In February 2017, O’Donnell made the trek to South Devon, England for the Endurance Challenge – a 28-mile run through mountainous terrain on the coast of Southern England. That same month, he participated in the Kilimanjaro Marathon in Africa before climbing 19,341 feet to the summit the next day.
Later that year in September, O’Donnell visited South America for the Ultra Trail Torres del Paine in Chilean Patagonia, a race he said was the most challenging during his journey.
“It was just long, man,” O’Donnell said. “It was my first time at that distance and it was 50 miles and you’re just climbing mountains in the middle of it. … Just running for 12 hours and I finished in 12 hours, 27 minutes.”
Two months later, O’Donnell had reached his final stop, and one he had been planning for quite some time.

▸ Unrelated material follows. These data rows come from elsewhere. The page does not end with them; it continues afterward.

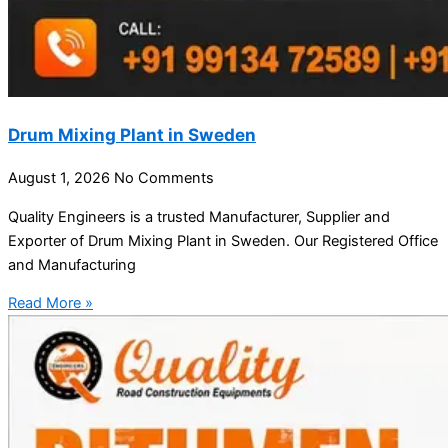
Drum Mixing Plant in Sweden
August 1, 2026
No Comments
Quality Engineers is a trusted Manufacturer, Supplier and
Exporter of Drum Mixing Plant in Sweden. Our Registered Office
and Manufacturing
Read More »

The Everest Marathon in Asia requires participants to apply a full year in advance, so O’Donnell knew the whole time that his journey would end at the highest point in the world. What he couldn’t plan for was getting sick 14 miles in.
“You dip down into this valley and then you drop 800 feet and come back up 700 feet. I got to the bottom of the valley and puked,” O’Donnell said. “I kept puking and then realized I had gotten this virus that everyone (at the camp) had the night before.
“It became a huge issue because at that altitude, you’re burning through everything so much faster. You’re burning through fluids quicker, your metabolism is burning through all your calories much faster, and with 12 miles left in the race I couldn’t intake any food or water.”
It got so bad that at one point O’Donnell began to hallucinate and lose vision in his right eye. Fortunately, a few friends O’Donnell met on the trip ran by, helping him finish a race that meant so much.
“I think it’s a great parallel,” O’Donnell said. “For the longest time I envisioned how I was going to finish the Boston Marathon and it ended up being nothing like that. … I knew I had to apply a year in advance for the Everest Marathon and I had visualized what it would be like to cross that finish line and obviously it wasn’t at all what I envisioned.”
O’Donnell’s done a lot at 23, but finishing this goal born out of tragedy was right at the top.
“It’s kind of a surreal feeling now that all the continents are done,” O’Donnell said. “And it’s funny because you go to make that Facebook post you’ve been thinking about for so long and all the comments are ‘what’s next?’
“Like I need a minute to process the last three years of my life.”